TASK TO CARRY OUT: After locating the line with "middle pip: (1000, 399)" below, output it and each following line exactly, stopping after the line with "middle pip: (143, 86)". No pictures.

[Limb landmark coordinates]
»»

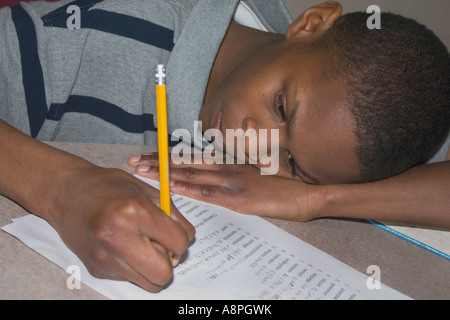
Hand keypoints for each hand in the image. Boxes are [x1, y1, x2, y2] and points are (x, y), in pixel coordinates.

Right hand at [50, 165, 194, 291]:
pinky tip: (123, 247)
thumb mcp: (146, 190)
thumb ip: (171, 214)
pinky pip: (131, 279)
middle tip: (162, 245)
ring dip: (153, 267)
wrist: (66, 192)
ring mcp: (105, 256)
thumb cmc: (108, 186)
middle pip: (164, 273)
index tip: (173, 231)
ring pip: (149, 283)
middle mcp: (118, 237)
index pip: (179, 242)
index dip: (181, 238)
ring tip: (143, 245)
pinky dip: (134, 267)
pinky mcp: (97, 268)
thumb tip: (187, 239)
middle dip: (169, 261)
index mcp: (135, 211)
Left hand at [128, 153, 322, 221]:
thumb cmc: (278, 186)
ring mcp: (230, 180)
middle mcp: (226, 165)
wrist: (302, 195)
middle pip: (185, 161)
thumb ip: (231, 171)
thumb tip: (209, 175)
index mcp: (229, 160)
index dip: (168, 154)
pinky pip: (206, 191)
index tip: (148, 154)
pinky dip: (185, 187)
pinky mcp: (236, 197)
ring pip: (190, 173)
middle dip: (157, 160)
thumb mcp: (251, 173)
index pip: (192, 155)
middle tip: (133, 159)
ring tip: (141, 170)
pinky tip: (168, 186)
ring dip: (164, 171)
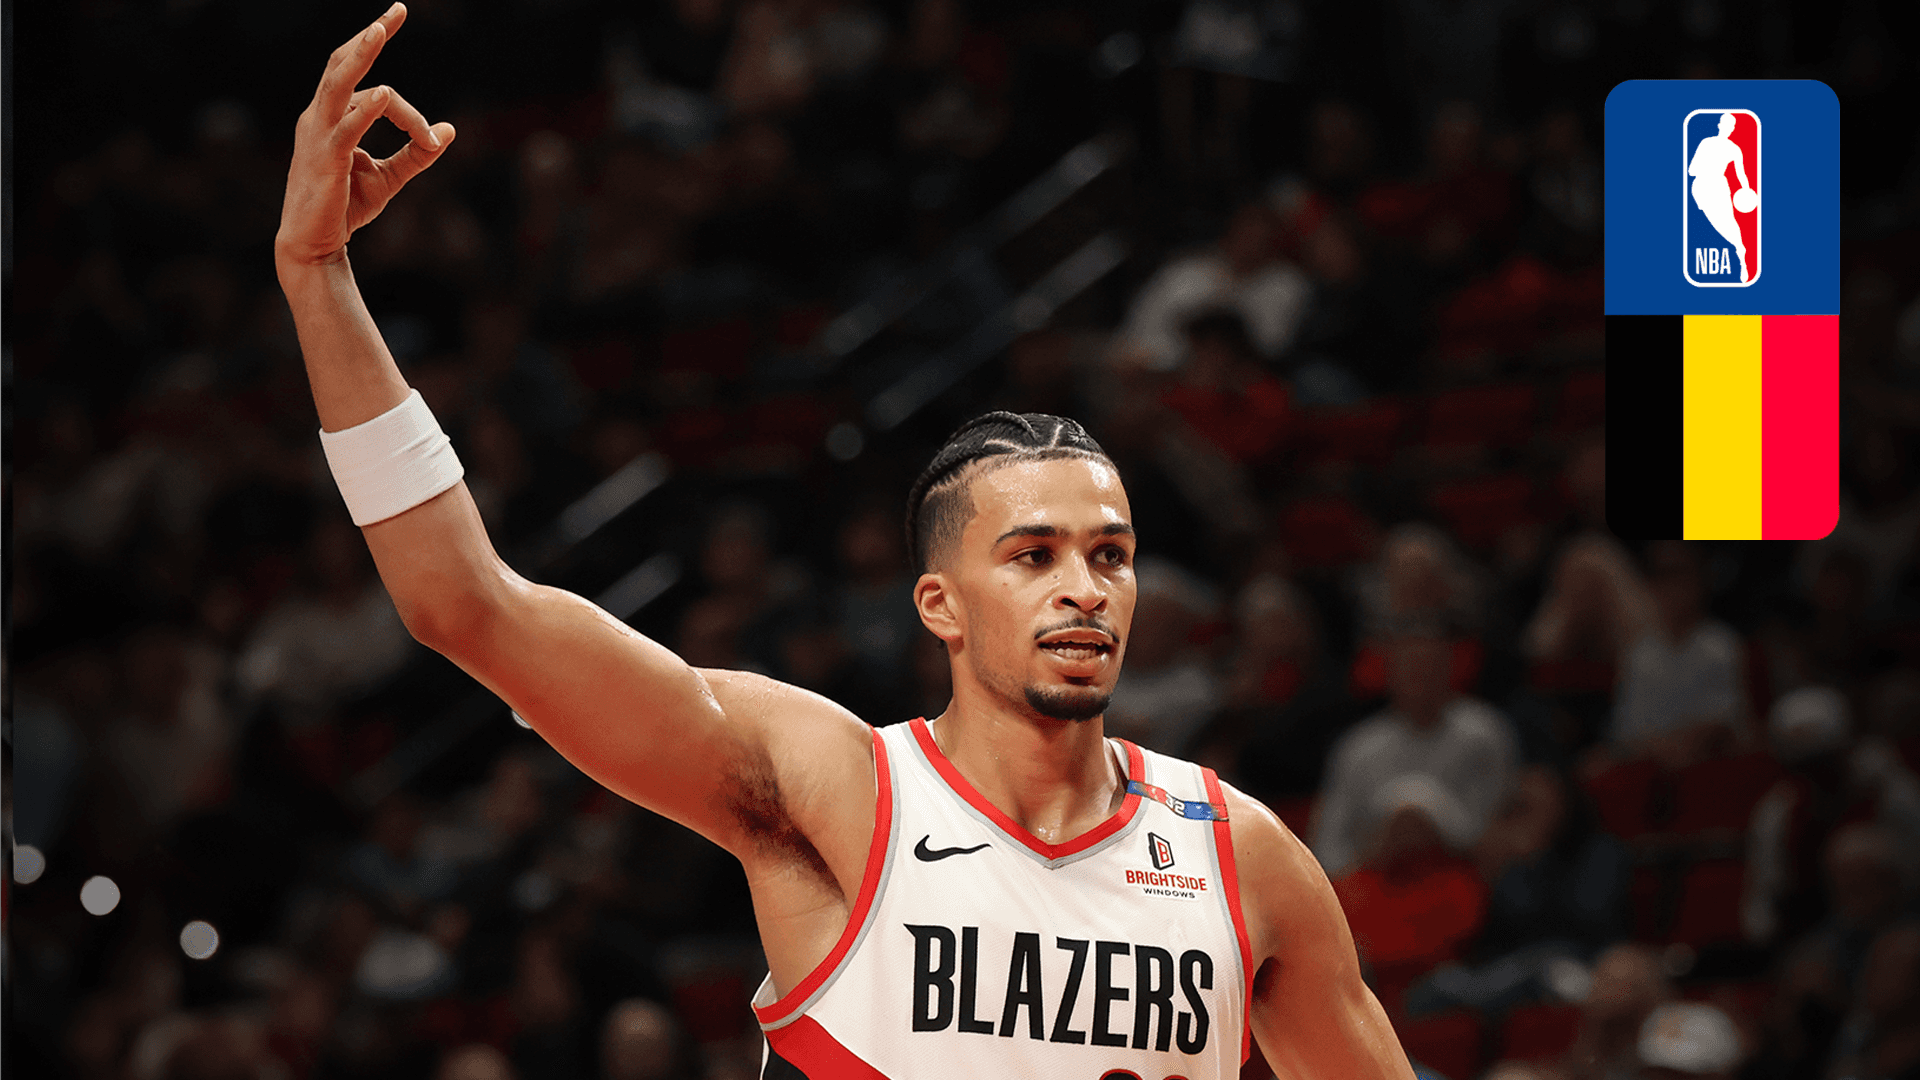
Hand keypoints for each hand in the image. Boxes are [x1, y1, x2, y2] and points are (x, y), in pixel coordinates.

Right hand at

««
»»

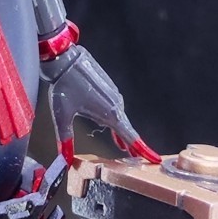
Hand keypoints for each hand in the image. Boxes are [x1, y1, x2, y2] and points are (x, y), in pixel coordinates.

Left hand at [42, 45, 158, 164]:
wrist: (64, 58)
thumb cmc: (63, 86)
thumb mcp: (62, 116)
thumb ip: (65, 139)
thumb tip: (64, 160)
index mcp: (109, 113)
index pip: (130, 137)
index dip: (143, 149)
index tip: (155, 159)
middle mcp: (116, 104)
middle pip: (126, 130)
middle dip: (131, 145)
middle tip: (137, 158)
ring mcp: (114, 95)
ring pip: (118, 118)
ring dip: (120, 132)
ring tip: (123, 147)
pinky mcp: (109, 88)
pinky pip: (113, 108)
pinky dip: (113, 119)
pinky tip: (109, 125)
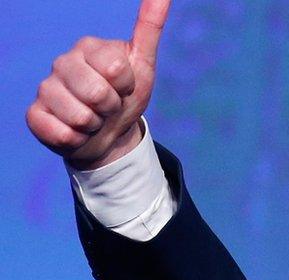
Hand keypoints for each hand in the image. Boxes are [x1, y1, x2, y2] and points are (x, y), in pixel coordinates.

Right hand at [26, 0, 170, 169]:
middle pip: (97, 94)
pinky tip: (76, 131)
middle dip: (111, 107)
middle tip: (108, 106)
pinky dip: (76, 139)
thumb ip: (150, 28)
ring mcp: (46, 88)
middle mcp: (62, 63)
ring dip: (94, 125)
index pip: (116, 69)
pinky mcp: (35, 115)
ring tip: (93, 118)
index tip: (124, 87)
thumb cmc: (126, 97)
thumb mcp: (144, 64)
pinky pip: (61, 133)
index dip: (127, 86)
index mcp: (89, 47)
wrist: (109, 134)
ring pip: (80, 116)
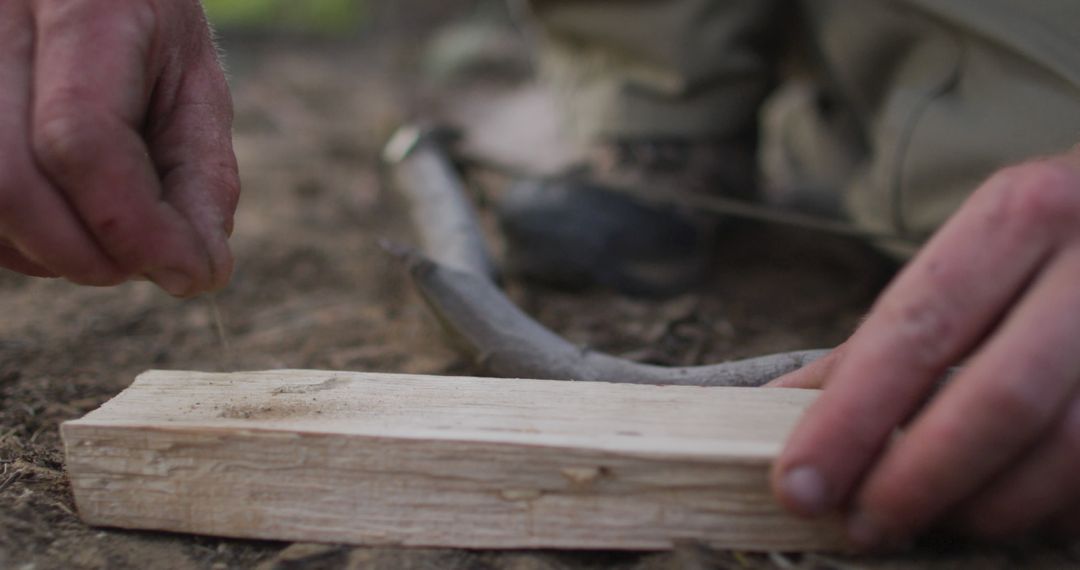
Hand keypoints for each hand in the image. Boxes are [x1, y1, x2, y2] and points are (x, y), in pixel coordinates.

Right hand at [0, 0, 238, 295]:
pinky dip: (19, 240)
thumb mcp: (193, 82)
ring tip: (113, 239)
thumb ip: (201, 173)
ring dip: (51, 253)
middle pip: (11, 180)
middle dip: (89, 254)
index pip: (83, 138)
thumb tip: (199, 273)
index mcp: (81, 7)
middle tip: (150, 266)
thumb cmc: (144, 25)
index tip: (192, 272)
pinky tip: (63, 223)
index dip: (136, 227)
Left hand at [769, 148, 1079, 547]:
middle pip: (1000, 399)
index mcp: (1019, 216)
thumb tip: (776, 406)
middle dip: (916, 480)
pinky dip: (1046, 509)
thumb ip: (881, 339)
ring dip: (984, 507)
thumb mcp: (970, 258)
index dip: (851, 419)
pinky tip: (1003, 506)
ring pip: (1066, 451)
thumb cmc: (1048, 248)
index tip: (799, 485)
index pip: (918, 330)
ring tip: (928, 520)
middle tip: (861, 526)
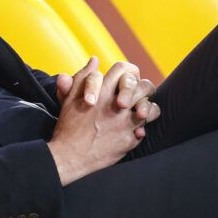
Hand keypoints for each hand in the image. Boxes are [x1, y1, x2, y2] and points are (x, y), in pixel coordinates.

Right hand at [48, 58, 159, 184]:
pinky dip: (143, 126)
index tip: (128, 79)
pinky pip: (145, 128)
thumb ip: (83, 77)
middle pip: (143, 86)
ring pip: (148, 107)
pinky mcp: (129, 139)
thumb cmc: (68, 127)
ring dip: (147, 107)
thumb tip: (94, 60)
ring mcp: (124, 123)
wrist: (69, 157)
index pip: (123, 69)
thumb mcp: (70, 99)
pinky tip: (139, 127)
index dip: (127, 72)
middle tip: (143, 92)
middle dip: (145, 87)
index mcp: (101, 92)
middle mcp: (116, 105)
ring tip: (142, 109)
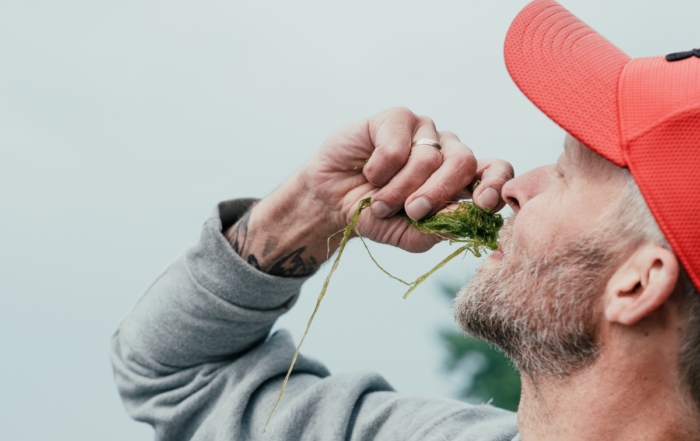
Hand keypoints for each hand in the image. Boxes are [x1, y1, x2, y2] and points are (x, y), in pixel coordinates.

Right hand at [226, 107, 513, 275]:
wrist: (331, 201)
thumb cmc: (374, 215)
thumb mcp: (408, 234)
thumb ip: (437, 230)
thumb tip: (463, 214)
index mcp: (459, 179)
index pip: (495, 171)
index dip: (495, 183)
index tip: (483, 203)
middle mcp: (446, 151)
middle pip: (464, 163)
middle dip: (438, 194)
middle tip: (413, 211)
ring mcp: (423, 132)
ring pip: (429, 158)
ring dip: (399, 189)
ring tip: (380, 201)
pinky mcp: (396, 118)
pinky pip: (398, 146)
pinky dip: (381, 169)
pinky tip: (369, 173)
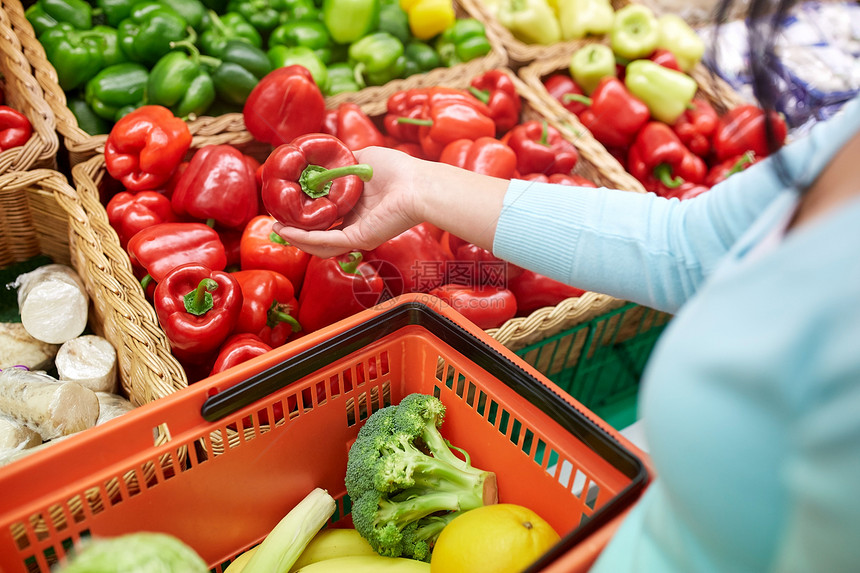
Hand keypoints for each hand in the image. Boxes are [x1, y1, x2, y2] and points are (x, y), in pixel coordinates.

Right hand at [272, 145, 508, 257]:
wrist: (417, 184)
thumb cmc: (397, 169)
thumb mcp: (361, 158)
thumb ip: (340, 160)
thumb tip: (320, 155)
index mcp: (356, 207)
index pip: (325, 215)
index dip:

««

OUTPUT FOR THIS EXERCISE:
middle pip: (1000, 399)
index mcp: (1019, 216)
thumb tip: (776, 406)
middle dip: (916, 480)
pinky dip: (1046, 509)
thumb ip: (881, 339)
ring dip: (984, 507)
thumb mcp: (970, 258)
index dip: (851, 419)
pinky tip: (1003, 506)
ring pip: (1066, 451)
thumb cmc: (1048, 248)
index tip: (799, 485)
index pip: (918, 330)
ring tip: (928, 520)
middle tip: (861, 526)
Hand keypoints for each hand in the image. Boxes are [x1, y1, x2, y2] and points are (x, y), in pixel coordinates.

Right hand at [48, 58, 159, 184]:
pinky dip: (143, 126)
index tip: (128, 79)
pinky pip: (145, 128)
thumb ip: (83, 77)
middle pip: (143, 86)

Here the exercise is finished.